- [ACTIVITIES]:
**A.** In the passage about the Southern Utes of Douglas County, why did horses make the Utes an even more formidable power? Answer in one to three sentences.
**B.** Carry on the passage about the Southern Utes of Douglas County from the point where it stops.

- [SOURCE PASSAGE]:
^^^^^^^^^^^^^^^^

A Southern Ute Native American, circa 1880, courtesy of David Rich Lewis and Utah History Encyclopedia.

The Douglas County Wildcat Lore pioneering stories would be incomplete without addressing the forerunners: Native Americans. In fact, using historian Larry Schlupp’s words, they were indeed our “first immigrants.”

As early as 1500, the Southern Utes found the Douglas County plains and foothills most hospitable, well before any other groups. Tribal history claims Utes were here since “the beginning of time.”

The Utes used seasons to their advantage, with men hunting from spring into late fall and the women snaring smaller animals and gathering berries and fruit during that time. Wild onion, dandelion and rice grass were also common to the area and highly valued. Medicinal plants garnered special attention and attempts to grow and cultivate them were early vestiges of Ute agriculture.

Wintering customs found Utes shifting their camps from high foothill locations to designated lowlands with much emphasis placed on wood gathering for the winter months. Among the many individual tribes spread over the southwest, the Utes were the most forceful, especially so after their connections with exploring Spaniards in the 1600s. Horses acquired in trade supplemented the tribe’s legendary mobility and muscle, which made them an even more formidable power.

^^^^^^^^^^^^^^^^

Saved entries

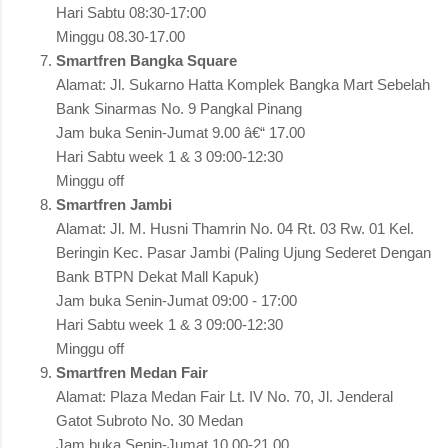
Hari Sabtu 08:30-17:00
Minggu 08.30-17.00
Smartfren Bangka Square
Alamat: Jl. Sukarno Hatta Komplek Bangka Mart Sebelah
Bank Sinarmas No. 9 Pangkal Pinang
Jam buka Senin-Jumat 9.00 â€“ 17.00
Hari Sabtu week 1 & 3 09:00-12:30
Minggu off
Smartfren Jambi
Alamat: Jl. M. Husni Thamrin No. 04 Rt. 03 Rw. 01 Kel.
Beringin Kec. Pasar Jambi (Paling Ujung Sederet Dengan
Bank BTPN Dekat Mall Kapuk)
Jam buka Senin-Jumat 09:00 - 17:00
Hari Sabtu week 1 & 3 09:00-12:30
Minggu off
Smartfren Medan Fair
Alamat: Plaza Medan Fair Lt. IV No. 70, Jl. Jenderal
Gatot Subroto No. 30 Medan
Jam buka Senin-Jumat 10.00-21.00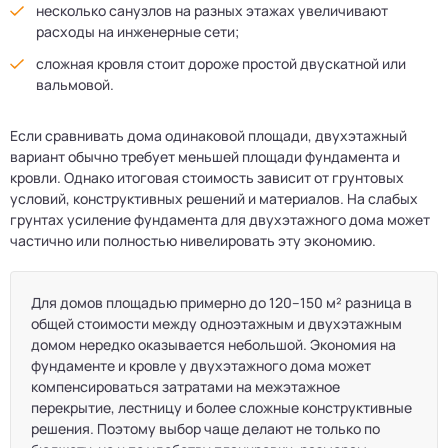
несколько санузлов на разных этажах увеличивают
расходы на инженерные сети;
сложная кровля стоит дороже простой двускатной или
вальмовой.
Если сравнивать дома одинаковой площади, двухэтажный
вариант обычно требует меньшей площади фундамента и
кровли. Однако итоговая стоимость зависит от грунтовых
условий, конструктивных решений и материалов. На слабых
грунтах усиление фундамента для двухэтажного дома может
частично или полностью нивелировать эту экономию.
Для домов площадью примерно до 120–150 м² разница в
общей стоимости между одноэтажным и двухэтажным
домом нередко оказывается небольшой. Экономия на
фундаменте и кровле у двухэтажного дома может
компенсироваться затратами на межэтажное
перекрытие, лестницу и более сложные конструктивные
решения. Поэтому выбор чаще делают не только по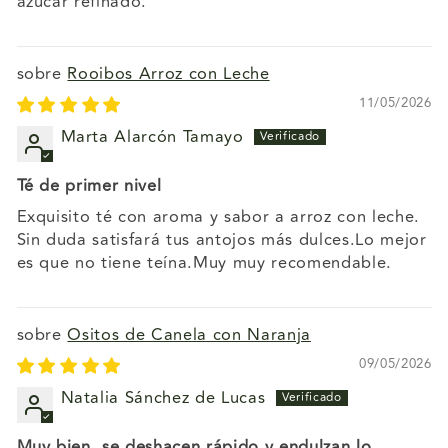
azúcar refinado.
Rooibos Arroz con Leche
11/05/2026
Marta Alarcón Tamayo
Té de primer nivel
Exquisito té con aroma y sabor a arroz con leche.
Sin duda satisfará tus antojos más dulces.Lo mejor
es que no tiene teína.Muy muy recomendable.
Ositos de Canela con Naranja
09/05/2026
Natalia Sánchez de Lucas
Muy bien, se deshacen rápido y endulzan lo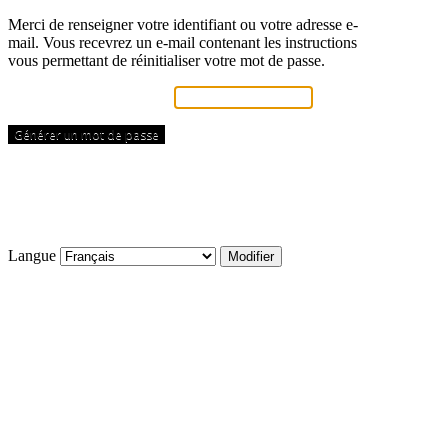
Merci de renseigner votre identifiant ou votre adresse e-
mail. Vous recevrez un e-mail contenant les instructions
vous permettant de réinitialiser votre mot de passe.
Identifiant ou adresse e-mail
Connexion
← Aller sur Amicale des Sommeliers du Québec – Section
Québec
Langue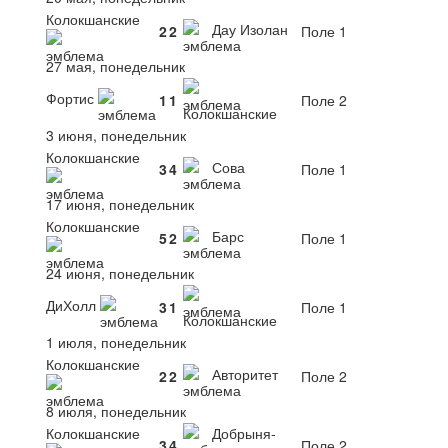
Колокшанские
Дау Изолан
2
2
Поле 1
27 мая, понедельник
Фортис
1
1
Поле 2
Колокшанские
3 июня, понедельник
Колокшанские
Сова
3
4
Поле 1
17 июня, понедельник
Колокшанские
Барс
5
2
Поле 1
24 июня, понедельник
ДиХолл
3
1
Поле 1
Колокшанские
1 июля, понедельник
Колокшанские
Авторитет
2
2
Поле 2
8 июля, понедельник
Колокшанские
Добрыня-
3
4
Поле 2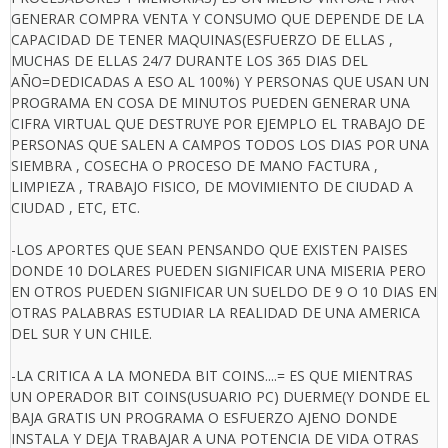
GENERAR COMPRA VENTA Y CONSUMO QUE DEPENDE DE LA
CAPACIDAD DE TENER MAQUINAS(ESFUERZO DE ELLAS ,
MUCHAS DE ELLAS 24/7 DURANTE LOS 365 DIAS DEL
AÑO=DEDICADAS A ESO AL 100%) Y PERSONAS QUE USAN UN
PROGRAMA EN COSA DE MINUTOS PUEDEN GENERAR UNA
CIFRA VIRTUAL QUE DESTRUYE POR EJEMPLO EL TRABAJO DE
PERSONAS QUE SALEN A CAMPOS TODOS LOS DIAS POR UNA
SIEMBRA , COSECHA O PROCESO DE MANO FACTURA ,
LIMPIEZA , TRABAJO FISICO, DE MOVIMIENTO DE CIUDAD A
CIUDAD , ETC, ETC.
-LOS APORTES QUE SEAN PENSANDO QUE EXISTEN PAISES
DONDE 10 DOLARES PUEDEN SIGNIFICAR UNA MISERIA PERO
EN OTROS PUEDEN SIGNIFICAR UN SUELDO DE 9 O 10 DIAS EN
OTRAS PALABRAS ESTUDIAR LA REALIDAD DE UNA AMERICA
DEL SUR Y UN CHILE.
-LA CRITICA A LA MONEDA BIT COINS....= ES QUE MIENTRAS
UN OPERADOR BIT COINS(USUARIO PC) DUERME(Y DONDE EL
BAJA GRATIS UN PROGRAMA O ESFUERZO AJENO DONDE
INSTALA Y DEJA TRABAJAR A UNA POTENCIA DE VIDA OTRAS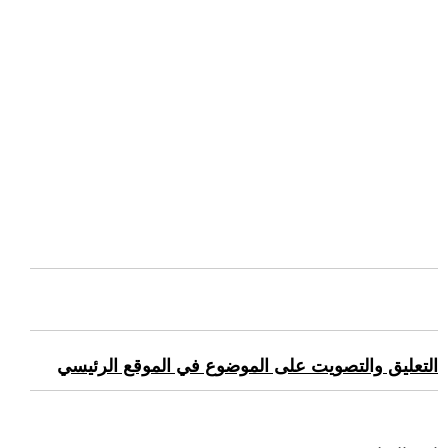
التعليق والتصويت على الموضوع في الموقع الرئيسي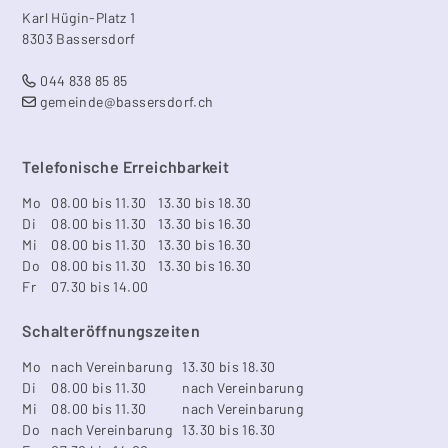
Karl Hügin-Platz 1
8303 Bassersdorf
044 838 85 85
gemeinde@bassersdorf.ch
Telefonische Erreichbarkeit
Mo
08.00 bis 11.30
13.30 bis 18.30
Di
08.00 bis 11.30
13.30 bis 16.30
Mi
08.00 bis 11.30
13.30 bis 16.30
Do
08.00 bis 11.30
13.30 bis 16.30
Fr
07.30 bis 14.00
Schalteröffnungszeiten
Mo
nach Vereinbarung
13.30 bis 18.30
Di
08.00 bis 11.30
nach Vereinbarung
Mi
08.00 bis 11.30
nach Vereinbarung
Do
nach Vereinbarung
13.30 bis 16.30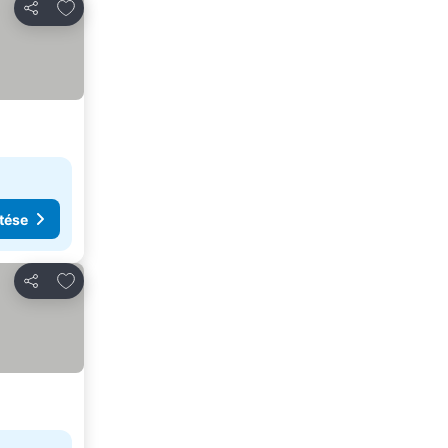
Hozzáadás a kedvencekhez
Megosztás
tése
Hozzáadás a kedvencekhez
Megosztás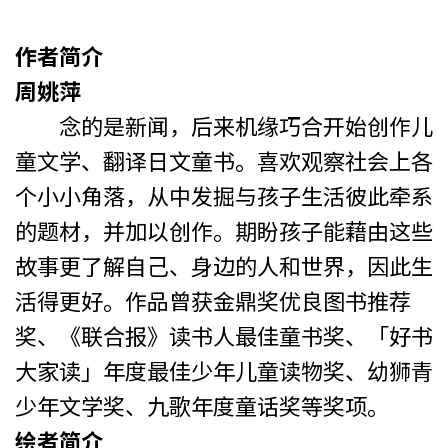
作者简介
周姚萍
念的是新闻，后来机缘巧合开始创作儿
童文学、翻译日文童书。喜欢观察社会上各
个小小角落，从中发掘与孩子生活彼此牵系
的题材，并加以创作。期盼孩子能藉由这些
故事更了解自己、身边的人和世界，因此生
活得更好。作品曾获金鼎奖优良图书推荐
奖、《联合报》读书人最佳童书奖、「好书
大家读」年度最佳少年儿童读物奖、幼狮青
少年文学奖、九歌年度童话奖等奖项。
绘者简介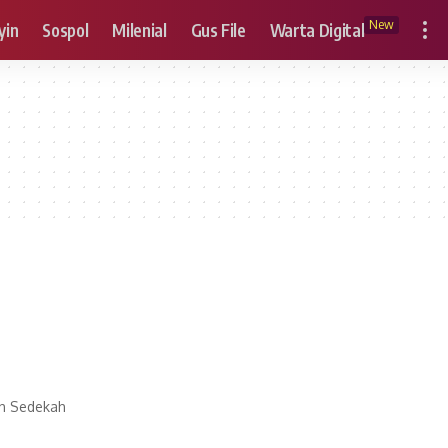
New
yin
Sospol
Milenial
Gus File
Warta Digital
h Sedekah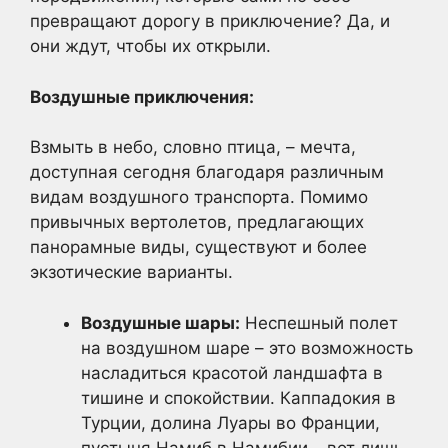
превращают дорогу в приключение? Да, и
они ждут, чтобы их открыли.
Воздушные приключения:
Взмыть в небо, словно птица, – мечта,
доступная сегодня благодаря различным
видам воздушного транспорта. Помимо
привычных вертолетов, предлагающих
панорамные виды, существуют и более
экзотические варианты.
Воздушные шары:
Неспешный полет
на воздушном шаре – это возможность
насладиться красотой ландшафта в
тишине и спокойствии. Каппадокия в
Турции, долина Луары во Франции,
пустыня Намиб в Намибии – вот лишь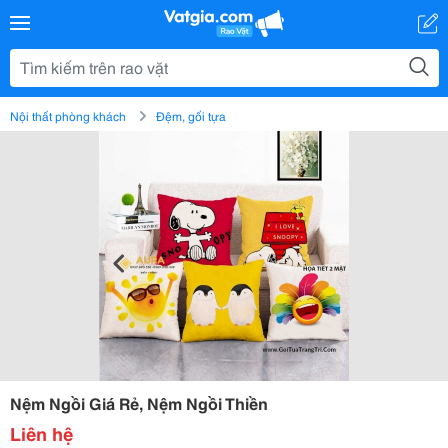
Nội thất phòng khách
Đệm, gối tựa
Nệm Ngồi Giá Rẻ, Nệm Ngồi Thiền
Liên hệ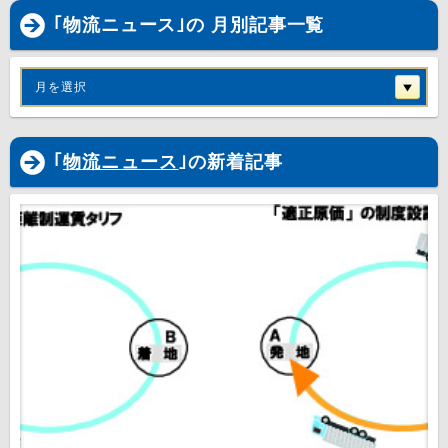
｢物流ニュース｣の 月別記事一覧
月を選択
｢
物流ニュース
｣の新着記事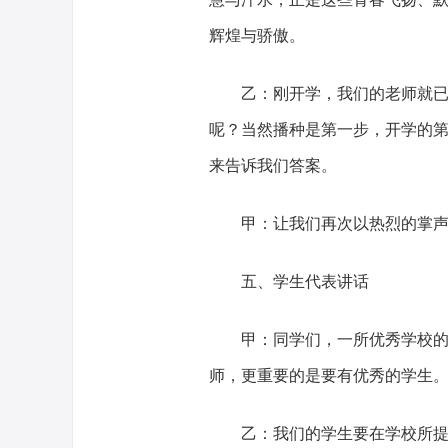
辉煌与骄傲。
乙：刚开学，我们的老师就
呢？当然播种是第一步，开学的
来告诉我们答案。
甲：让我们再次以热烈的掌
五、学生代表讲话
甲：同学们，一所优秀学校
师，更重要的是要有优秀的学生
乙：我们的学生要在学校所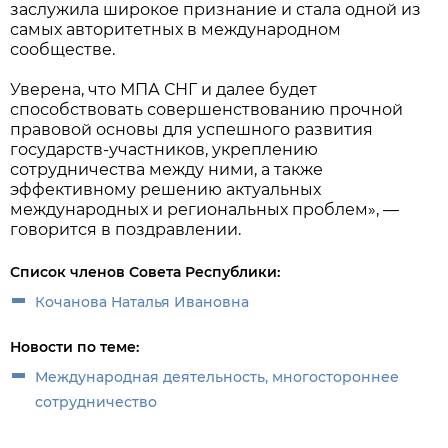
заслужила широкое признание и стала одной из
самых авторитетных в международном
сообществе.
Уверена, что МПА СНГ и далее будет
способствовать совершенствованию прочной
правовой основы для успешного развития
государств-участников, укреплению
сотрудничества между ними, а также
эффективному решению актуальных
международных и региональных проблем», —
говорится в поздравлении.
Список членов Совета Республики:
Кочанова Наталья Ивановна
Новости по теме:
Международная деятельность, многостороннее
сотрудничество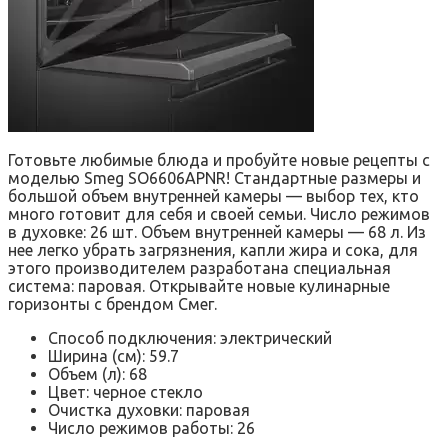
Готовьте любимые блюда и пробуйте новые рецепты с
моделью Smeg SO6606APNR! Стандартные размеры и
большой объем внутренней камеры — выбор тех, кто
много готовит для себя и своей семьи. Число режимов
в духовке: 26 шт. Объем внутренней камеры — 68 л. Из
нее легко убрать загрязнения, капли жира и сока, для
этого производителем разработана специальная
система: паровая. Открывайте новые кулинарные
горизонты с брендом Смег.
Способ подключения: электрический
Ширина (см): 59.7
Объем (л): 68
Цвет: черное стекло
Очистка духовки: паровая
Число режимов работы: 26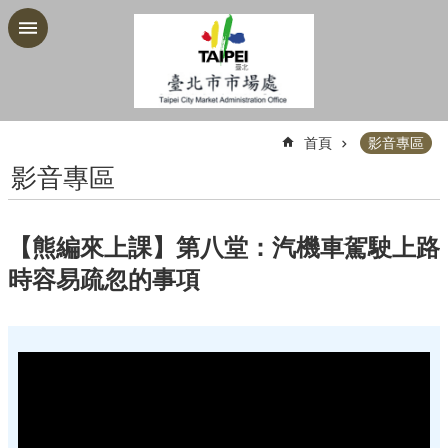
跳到主要內容區塊
:::
首頁
影音專區
影音專區
【熊編來上課】第八堂：汽機車駕駛上路
時容易疏忽的事項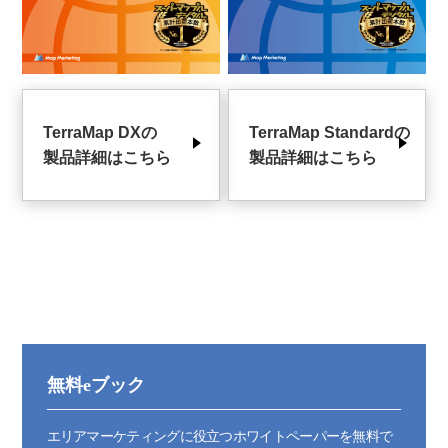
TerraMap DXの
TerraMap Standardの
製品詳細はこちら
製品詳細はこちら
無料eブック
エリアマーケティングに役立つホワイトペーパーを無料で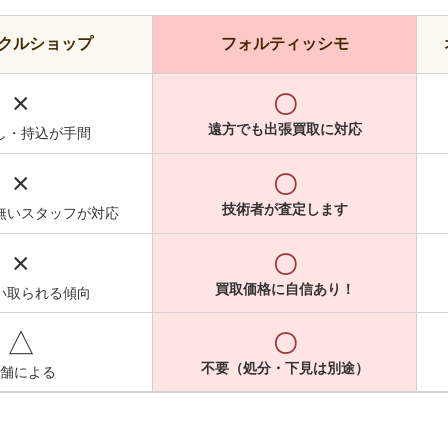
クルショップ
フォルティッシモ
×
〇
遠方でも出張買取に対応
し・持込が手間
×
〇
技術者が査定します
無いスタッフが対応
×
〇
買取価格に自信あり！
い取られる傾向
△
〇
不要（処分・下見は別途）
舗による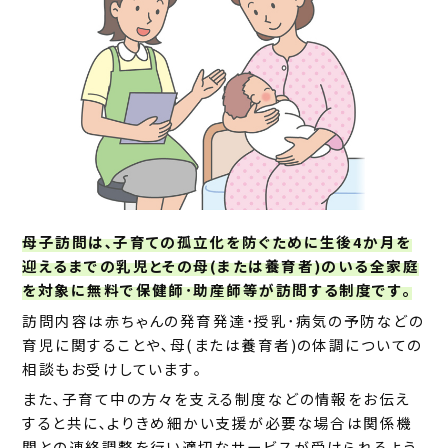
母子訪問は､子育ての孤立化を防ぐために生後4か月を
迎えるまでの乳児とその母(または養育者)のいる全家庭
を対象に無料で保健師･助産師等が訪問する制度です｡
訪問内容は赤ちゃんの発育発達･授乳･病気の予防などの
育児に関することや､母(または養育者)の体調についての
相談もお受けしています｡
また､子育て中の方々を支える制度などの情報をお伝え
すると共に､よりきめ細かい支援が必要な場合は関係機
関との連絡調整を行い適切なサービスが受けられるよう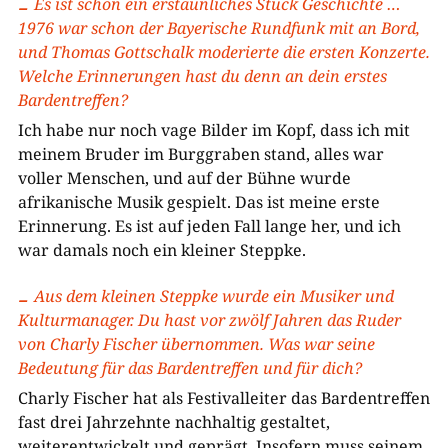
Es ist schon ein erstaunliches Stück Geschichte …
1976 war schon der Bayerische Rundfunk mit an Bord,
und Thomas Gottschalk moderierte die ersten Konzerte.
Welche Erinnerungen hast du denn an dein erstes
Bardentreffen?
Ich habe nur noch vage Bilder im Kopf, dass ich mit
meinem Bruder im Burggraben stand, alles war
voller Menschen, und auf der Bühne wurde
afrikanische Musik gespielt. Das ist meine erste
Erinnerung. Es ist auf jeden Fall lange her, und ich
war damals noch ein kleiner Steppke.
Aus dem kleinen Steppke wurde ein Musiker und
Kulturmanager. Du hast vor zwölf Jahren das Ruder
von Charly Fischer übernommen. Was war seine
Bedeutung für das Bardentreffen und für dich?
Charly Fischer hat als Festivalleiter das Bardentreffen
fast drei Jahrzehnte nachhaltig gestaltet,
weiterentwickelt und geprägt. Insofern muss seinem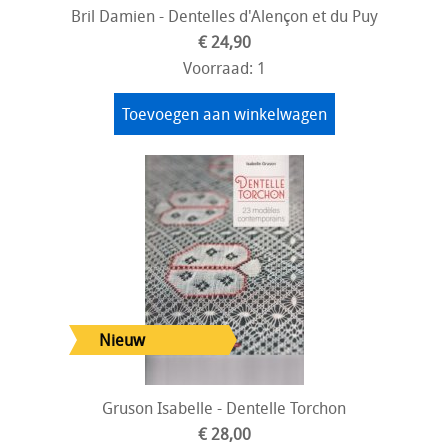
Bril Damien - Dentelles d'Alençon et du Puy
€ 24,90
Voorraad: 1
Toevoegen aan winkelwagen
Gruson Isabelle - Dentelle Torchon
€ 28,00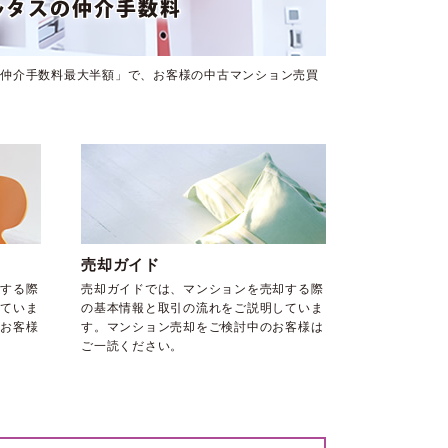
仲介手数料最大半額」で、お客様の中古マンション売買
売却ガイド
する際
売却ガイドでは、マンションを売却する際
ていま
の基本情報と取引の流れをご説明していま
お客様
す。マンション売却をご検討中のお客様は
ご一読ください。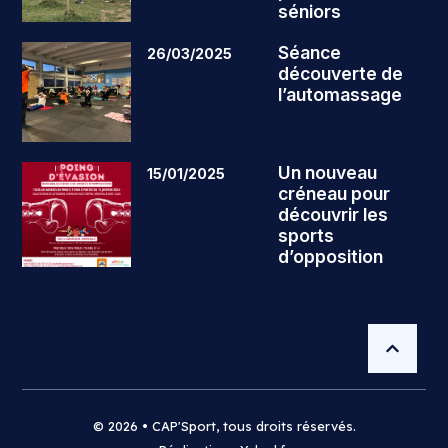
séniors
Séance
26/03/2025
découverte de
l’automassage
Un nouveau
15/01/2025
créneau pour
découvrir les
sports
d’opposition
© 2026 • CAP'Sport, tous droits réservés.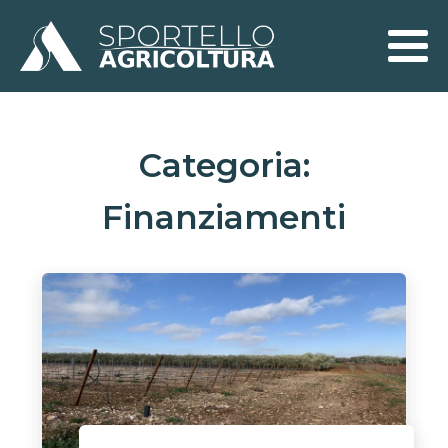
Categoria:
Finanziamenti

^^^^^^^^^^^^^^^^

- [ANSWERS GIVEN]:
**A.** The Utes got horses through trade, and those horses added to the mobility and muscle the tribe was already known for. That boost made them an even more formidable power.

**B.**
Three hundred years later, huge Arapaho and Cheyenne bands migrated from their northeastern environs, the Great Lakes area and Canada. Their motivation: the pioneers push westward. Unlike the Utes, neither tribe proceeded beyond the Continental Divide.

As a culture and having come from breadbasket regions like the Red River Valley in the east, the Arapaho had an agricultural bent as well as eight different, secret warrior societies.

Unlike the Arapaho, the Cheyenne tribe’s westward drift was more a function of their arch enemy, the Dakota Sioux, pushing them to this region.

In the beginning, the Cheyenne gravitated to the lowlands of the Arkansas and Platte Rivers. In the first Treaty of Fort Laramie in 1851, there were apparently enough regional and cultural differences that the Northern and Southern tribes were recognized as separate tribes. Periodically, both would meet peacefully as they traded at Bent’s Fort in southeastern Colorado. (Today, Bent’s Old Fort National Historical Site).

In their new territory, the Cheyenne seemed never at peace. They warred with neighboring Kiowas until 1840 and also with the U.S. Cavalry. Later, the Northern Cheyenne with the Arapaho (and the Lakota tribe led by the legendary Crazy Horse) tipped the scales when they battled and bested General George Custer at the Battle of Little Bighorn in 1876.

It was generally understood that in these “Plains Wars,” there was conflict to control the Great Plains between the Mississippi River and the Rocky Mountains.

 

Southern Utes, circa 1880, courtesy of the Denver Public Library.